O lugar era um campo ondulado cheio de cupinzeiros ladeira acima e no fim havia a estrutura escura onde o gado era levado para passar a noite. O que chamava atenção era sua porteira abrindo e fechando ao vento. Mas nada comparado ao que estava espalhado por todo o campo. Todo o rebanho do homem caído ao sol. Uma imagem desoladora. Armandinho parou de anotar para contemplar.
- Sabe o que é mais estranho? Nenhum urubu no céu, nenhum urubu sobre eles, nem as moscas chegam perto! Disse seu Isaque.

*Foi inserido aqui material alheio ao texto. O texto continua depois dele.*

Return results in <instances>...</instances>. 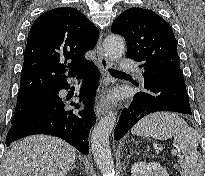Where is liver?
Segmentation results:
<instances>
[{
	"mask_svg": "<svg viewBox=\"0 0 205 176\" xmlns=\"http://www.w3.org/2000/svg\"><path fill=\"white\" fill-rule=\"evenodd\" d=\"M75 157V148L59 138L28 136L7 151L4 176H66Z\"/></svg>",
	"mask_w": 205,
	"mask_h": 176,
	"instance_id": "liver-1",
	"label": "liver"
}]
</instances>
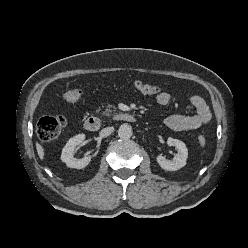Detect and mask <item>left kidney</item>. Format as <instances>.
<instances>
[{"label":"left kidney","mask_w":248,"mask_h":248,"mask_svg":"<svg viewBox=\"0 0 248 248\" xmlns=\"http://www.w3.org/2000/svg\"><path fill=\"white\" fill-rule=\"evenodd\" d=\"M167 144L169 146H175L178 152L174 155L172 160H167L164 156L159 155L157 157L158 164L162 169L167 171H176L181 169L186 165V160L188 158V150L185 143L178 139L169 137L167 139Z\"/></svg>","instance_id":"1"}]
</instances>
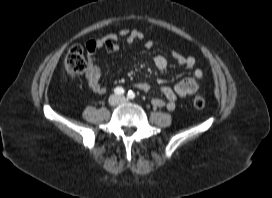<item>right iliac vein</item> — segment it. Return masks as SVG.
<instances>
[{
	"label": "right iliac vein",
	"instance_id": "1",
	"mask_svg": "<svg viewBox=\"0 0 272 198\" xmlns=\"http://www.w3.org/2000/svg\"><path fill=\"white\" fill-rule=\"evenodd\" d=\"M109 103H110L111 105H116V104H118V103H119V97L116 96V95L111 96L110 99H109Z\"/></svg>",
	"mask_w": 272,
	"mask_h": 198
}]
</instances>
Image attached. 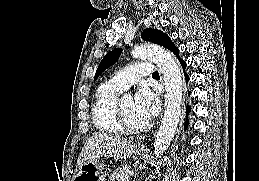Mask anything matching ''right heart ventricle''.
Segmentation results:
<instances>
[{"mask_svg":"<svg viewBox=\"0 0 259 181\" xmlns=\"http://www.w3.org/2000/svg\"><path fill=\"white\" fill-rule=\"evenodd\" d=\"M123 90L110 82L102 83L96 90L91 114L95 127L104 133H123L117 113V97Z\"/></svg>","mask_w":259,"mask_h":181,"instance_id":"1","label":"right heart ventricle"}]
</instances>
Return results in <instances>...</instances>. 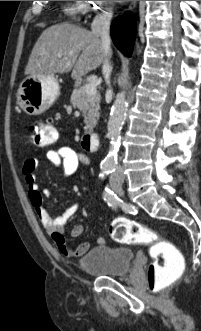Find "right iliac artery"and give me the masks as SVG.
<instances>
[{
  "label": "right iliac artery",
  "instance_id": "right-iliac-artery-1",
  "mask_svg": "<svg viewBox=\"0 0 201 331\" xmlns=\"http://www.w3.org/2000/svg\"><path fill=\"white\" fill-rule=\"evenodd\" d=\"M114 171V169L112 168H107L106 169V174L112 173ZM104 200L107 202V204L109 206H111L112 208H116L118 203H119V199L116 196V194H114V192L109 188L106 187L105 188V192H104Z\"/></svg>",
  "mask_w": 201,
  "mask_h": 331
}]
</instances>
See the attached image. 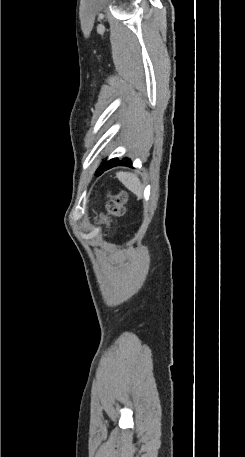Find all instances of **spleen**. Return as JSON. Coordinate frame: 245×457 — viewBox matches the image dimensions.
Instances as JSON below:
<instances>
[{"instance_id":"3e777b00","label":"spleen","mask_w":245,"mask_h":457,"mask_svg":"<svg viewBox=\"0 0 245 457\" xmlns=\"http://www.w3.org/2000/svg\"><path fill=\"white\" fill-rule=\"evenodd\" d=\"M117 178L131 190V192H134L138 198H142L143 196V186L141 184L140 178L136 176V174H133V172H122V170H119V172H116Z\"/></svg>"}]
</instances>
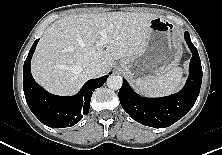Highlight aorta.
<instances>
[{"mask_svg": "<svg viewBox=\"0 0 222 155\" xmlns=\"http://www.w3.org/2000/svg\"><path fill=\"white\" fill-rule=\"evenodd\" d=\"M107 86L112 90H119L122 86L121 76L112 75L107 79Z\"/></svg>", "mask_w": 222, "mask_h": 155, "instance_id": "762f6f07", "label": "aorta"}]
</instances>
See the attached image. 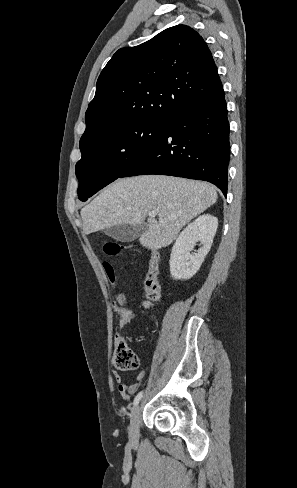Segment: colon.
Segmentation results:
<instances>
[{"instance_id":"obj_1","label":"colon","mask_w":297,"mask_h":488,"mask_svg":"<svg viewBox=\"0 0 297 488\" xmlns=\"http://www.w3.org/2000/svg\"><path fill=\"white\" fill-rule=\"evenodd\" d=\"M124 248V245L114 242H108L104 245L105 253L110 256L117 255ZM103 265L109 279L113 281L115 278L113 266L108 262H104ZM157 266L158 255L156 252L152 251L149 260L148 273L144 283L145 300L143 305L146 309L154 307L160 298V287L157 281ZM123 302L124 297L120 295L117 303L118 305H122ZM113 361L115 366L122 371H132L138 367L137 357L121 337L116 338Z\"/></svg>"}]
</instances>
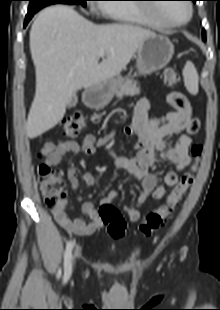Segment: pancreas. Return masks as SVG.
<instances>
[{
	"label": "pancreas",
	"instance_id": "obj_1",
	"mask_svg": "<svg viewBox=\"0 0 220 310\" xmlns=\"http://www.w3.org/2000/svg\"><path fill=\"white\" fill-rule=\"evenodd\" d=\"M140 93V89L137 86V82L132 79H127V81L121 84L120 89L116 91V95L121 99L124 95L134 96Z\"/></svg>",
	"mask_w": 220,
	"mask_h": 310
}]
</instances>
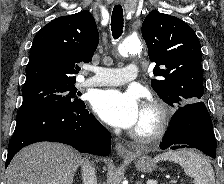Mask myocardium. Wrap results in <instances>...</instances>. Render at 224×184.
I'll return each instance as SVG.
<instances>
[{
  "instance_id": "1",
  "label": "myocardium",
  "mask_w": 224,
  "mask_h": 184,
  "mask_svg": "<svg viewBox=\"0 0 224 184\" xmlns=\"http://www.w3.org/2000/svg\"><path fill=\"white\" fill-rule=\"evenodd\" d=\"M144 110L151 113L153 122L149 131L141 132L133 129L130 135L136 141L149 143L160 140L167 132L171 121V111L163 102L157 99L147 100Z\"/></svg>"
}]
</instances>
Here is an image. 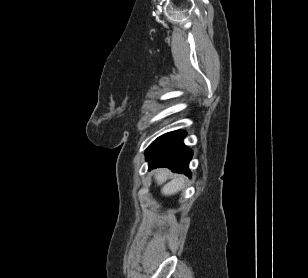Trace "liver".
<instances>
[{
	"label": "liver",
	"instance_id": "1",
	"mask_svg": "<svg viewBox=\"0 0 308 278\" xmlns=\"http://www.w3.org/2000/svg\"><path fill=\"white\" fill-rule=\"evenodd\" d=\"M170 172L167 169H158L155 173V179L158 185H162L166 182ZM184 176H177L170 182L165 183L161 189L163 195H173L180 191L184 187Z\"/></svg>",
	"mask_w": 308,
	"mask_h": 278
}]
</instances>
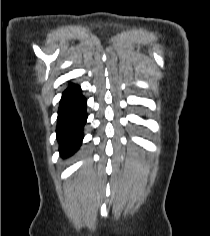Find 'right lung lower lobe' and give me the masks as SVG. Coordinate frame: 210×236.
Here are the masks:
<instances>
[{"instance_id": "right-lung-lower-lobe-1", "label": "right lung lower lobe", "mask_w": 210, "mask_h": 236, "mask_svg": "<svg viewBox=\"0 0 210 236\" xmlns=\"http://www.w3.org/2000/svg\"><path fill=\"white\" fill-rule=\"evenodd\" d=\"M86 104L77 85H70L62 95L56 133L63 157L72 155L81 145L82 130L87 119Z\"/></svg>"}]
</instances>
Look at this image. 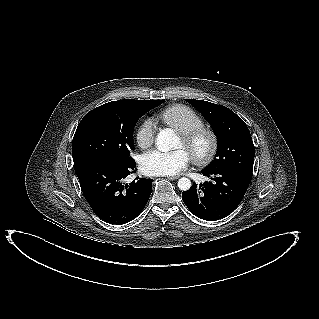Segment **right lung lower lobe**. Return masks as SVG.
<instances>
[{"instance_id":"right-lung-lower-lobe-1","label":"right lung lower lobe","mask_w":319,"mask_h":319,"mask_svg":"<svg viewBox=\"0 0 319 319\" xmlns=\"http://www.w3.org/2000/svg\"><path fill=\"white\" fill-rule=\"evenodd\" d=\"M132 159L126 163L110 159L88 161L75 168L81 190L93 212L105 222L125 224L144 209L152 190V179H124L135 172Z\"/></svg>"}]
</instances>
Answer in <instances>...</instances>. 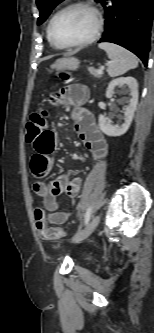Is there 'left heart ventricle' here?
Wrapping results in <instances>:
<instances>
[{
	"mask_svg": "<svg viewBox=\"0 0 154 333\" xmlns=\"http://www.w3.org/2000/svg\"><path fill=\"white\" fill-rule=\"evenodd\" d=\"M94 26V17L89 10L73 8L56 19L53 33L59 43L73 44L90 37Z\"/></svg>",
	"mask_w": 154,
	"mask_h": 333,
	"instance_id": "1",
	"label": "left heart ventricle"
}]
</instances>
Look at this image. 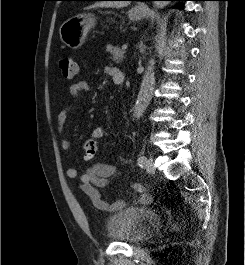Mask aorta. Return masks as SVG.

Sargento Romão pegou um toco de madeira e foi andar por entre os corpos.
- Vocês fiquem aqui.
Verificou orifícios perfeitamente redondos em todos os corpos. Todos do tamanho de uma laranja. Cada animal tinha os mesmos e nos mesmos lugares. Introduziu a madeira neles para conferir uma teoria.
- Estão ocos. Disse ele.
- Como assim? Perguntou o fazendeiro.
- Não tem nada dentro deles. O couro está seco. Não têm órgãos, nem olhos mais.
- Coisa do demônio... Soltou Armandinho.
- Esse seu funcionário, seu Tião onde ele mora mesmo? Perguntou Romão.
- Ali embaixo naquela casinha. Ele trabalha pra família desde que nasceu. É praticamente da família. Nunca casou, não teve filho, acho que ninguém quis o coitado. Então ele fica aí trabalha e eu dou de comer, dou de vestir e onde morar!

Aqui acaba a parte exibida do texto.